ただ事ではない雰囲気を察してか、猪木が花道から姿を現しリングに上がるが、レフェリーのフレンチ・バーナードと少し話すとすぐにリングを降りる。
試合は続行されたが、前田のタックルで倒されたアンドレは戦意喪失したかのようにマット上に寝転がって起き上がろうとしない。
ここで再び猪木がリングに上がるとUWF勢の藤原、高田が猪木に詰め寄り、山崎、木戸もリングに上がる。前田は場外フェンスを蹴って怒りを露わにする。
すっきりしないまま無効試合となった。アンドレが単独で行ったことなのか、それとも猪木、坂口、ミスター高橋といった新日本側に黒幕がいたのか。真相は今なお不明である。

評価:☆☆☆☆☆

⑦ 格闘王と呼ばれし男。そのルーツがこの一戦に
昭和61年10月9日 両国国技館
異種格闘技戦
前田日明 vs ドン・ナカヤ・ニールセン

マーシャルアーツの人気選手ベニー・ユキーデの門下生となり、WKA全米クルーザー級チャンピオンに君臨した危険な刺客ドン・ナカヤ・ニールセン。
試合開始前のメンチの切り合いからも両者の喧嘩魂が見て取れる。両者花束を受け取ると、前田は投げ捨て、ニールセンは蹴り飛ばす。

第1ラウンド、ニールセンの強烈な左ストレートが前田の顔面にクリーンヒットする。
立ち技ではニールセンに一日の長があり、打撃で主導権を握る。一方前田は蹴り足をキャッチしてグラウンドに引きずり込むが、ロープブレイクに阻まれなかなか極めきれない。
第4ラウンド、両足タックルでグラウンドに持ち込み脇固めを極める前田。ポジションもリング中央だったが、ラウンド終了のゴングに救われるニールセン。
第5ラウンド、前田はかんぬきスープレックスから袈裟固めに入るもロープブレイク。続けてアキレス腱固めに捕らえるが、ニールセンは踵蹴りで脱出を図る。しかしそこから逆片エビ固めに移行。ニールセンのギブアップにより前田の勝利となった。会場は大「前田」コールに包まれた。

新日本側による前田潰しとも言われる試合だが、新日本の異種格闘技戦におけるベストバウトという声も聞かれるほどの名勝負となり、後に前田は「新格闘王」と呼ばれるようになる。

評価:☆☆☆☆☆

⑧ 制御不能!無差別暴行!錯乱の革命戦士
平成8年9月16日 愛知県体育館
長州力&西村修 vs 木村健悟&後藤達俊

6月に開催された力道山追悼興行「メモリアル力道山」においてインディーを批判した長州。これに対し反発したグレート小鹿は大日本プロレスの選手を引き連れて新日本のリングに乱入。
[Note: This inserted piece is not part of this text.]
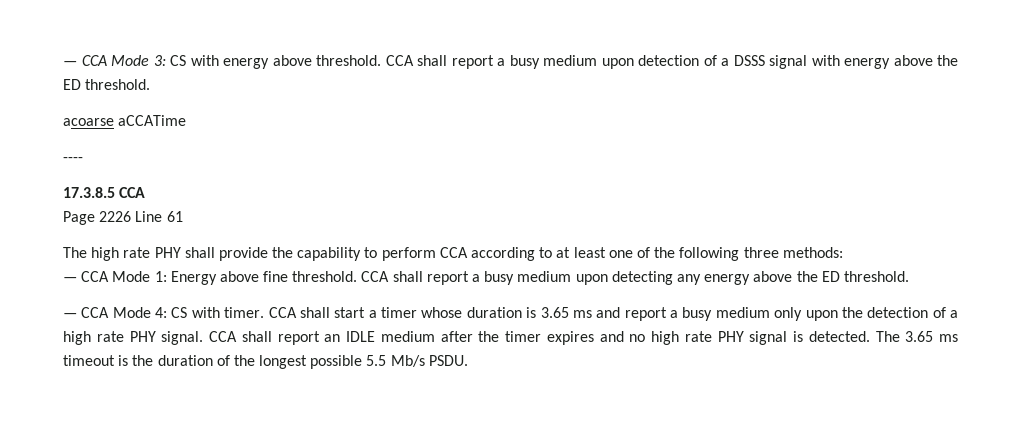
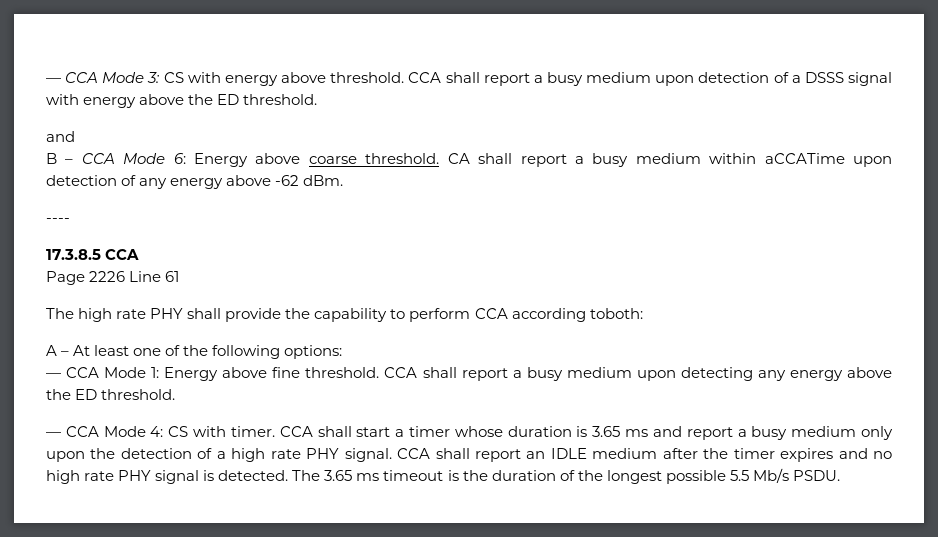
[63,115,187,126] acoarse aCCATime -> [46,131,75,142] [46,153,892,167] [46,175,344,189] and // B – CCA Mode 6: Energy above coarse threshold. CA shall report a busy medium within aCCATime upon detection of any energy above -62 dBm.
[539,247,571,258] to at -> [589,308,643,319] [46,345,91,356] toboth: // A – At
[743,247,843,258] three methods: -> [284,345,343,359] options:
小鹿がマイクを握り新日本の選手を挑発すると、平成維震軍ら新日本の選手がリングに入り乱闘に。

そして同日に行われたこの試合。長州は試合前から機嫌が悪かったのだろう。西村が木村・後藤組に捕まり劣勢を強いられる中、ブチ切れた長州がリングイン。田山レフェリーに蹴りを入れて場外に放り投げると、続けて後藤、木村も場外へ放り投げる。木村と後藤がリングに戻り再び西村を攻めると、長州の怒りに呼応したかのように永田裕志がリングインして後藤にエルボー。怒りが収まらない長州は再び木村を場外に叩き落とし強烈なストンピングを見舞う。さらに長州は田山レフェリー、後藤にも攻撃を加え、収拾がつかなくなったところでノーコンテストのゴングが打ち鳴らされた。その後リングに上がった長州は西村にも蹴りを入れる荒れっぷり。
ここから翌年1月4日東京ドームで行われた「新日本対大日本」の団体対抗戦へと繋がっていく。

評価:☆☆☆☆

⑨ 狂気が支配する6人タッグ!理性を無くしたジュニア戦士の競演
平成9年3月22日 尼崎市記念公園総合体育館
獣神サンダー・ライガー&エル・サムライ&保永昇男 vs 金本浩二&大谷晋二郎&高岩竜一

金本の厳しい攻めにサムライも反撃するが、金本組は3人掛かりでサムライを痛めつける。敵意を剝き出しにした金本組の非情な攻めは止まず、サムライも怒りが収まらない。ライガーと保永はなんとか試合を成立させようとするが、取っ組み合いの喧嘩のような場面が繰り返される。後半にはさすがの大谷も制止するほど抑えがきかなくなった金本。最後はリングに残ったライガー、保永、高岩が急ぎ目に試合を終わらせた。